Gadis itu bangkit dari kursinya dan melangkah mengikis jarak antara kami. Tatapannya tertuju lurus padaku, tidak tampak gentar sedikit pun. Ia justru menunjukkan dominasinya terhadapku. Bola mata hazelnya yang indah itu seakan ia hunjamkan tepat mengenai jantungku.
Sialan! Aku tak pernah begitu ragu untuk membalas tatapan seorang gadis terlebih manusia biasa sepertinya. Dan kini, bolehkah kuakui kalau aku menyerah?
"Katakan padaku, andai aku adalah adik perempuanmu dan kau tahu ada seorang pria yang bermain api di belakangku, apakah kau akan rela?" tanya Ivanna, sementara aku tidak segera memberi respon atas pertanyaannya.
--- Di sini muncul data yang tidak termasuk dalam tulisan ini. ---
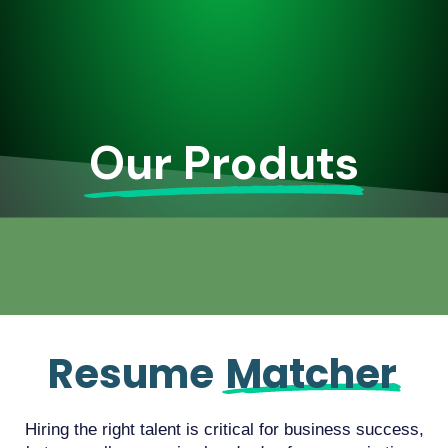
Our Produts
Resume
Matcher
Hiring the right talent is critical for business success,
Aku masih berusaha mengendalikan perasaan aneh yang sejak tadi menggelitik hatiku. "Bagaimana, Jax?"
Tolong, berhentilah menatapku seperti itu. Tatapannya itu membuatku secara ajaib menjadi lemah dan tunduk. Gadis ini seperti memiliki kekuatan magis yang tidak ia sadari.
"Aku pasti akan marah dan menghajar pria itu."
"Lalu? Kau adalah pengawal yang bertugas menjagaku, tetapi justru memintaku untuk diam ketika seseorang berbuat kejam terhadapku. Apakah sikap itu bisa dibenarkan?"
"Maafkan aku, Nona."
Gadis itu hanya menggeleng sekilas, lalu pergi meninggalkanku di ruangan ini. Aku tidak mengejarnya. Ayolah ... ini bukan kisah romansa di mana wanita marah kemudian sang pria harus membujuk dengan memberikan bunga. Aku tahu apa yang kulakukan. Aku sedang menjalankan tugas untuk melindunginya.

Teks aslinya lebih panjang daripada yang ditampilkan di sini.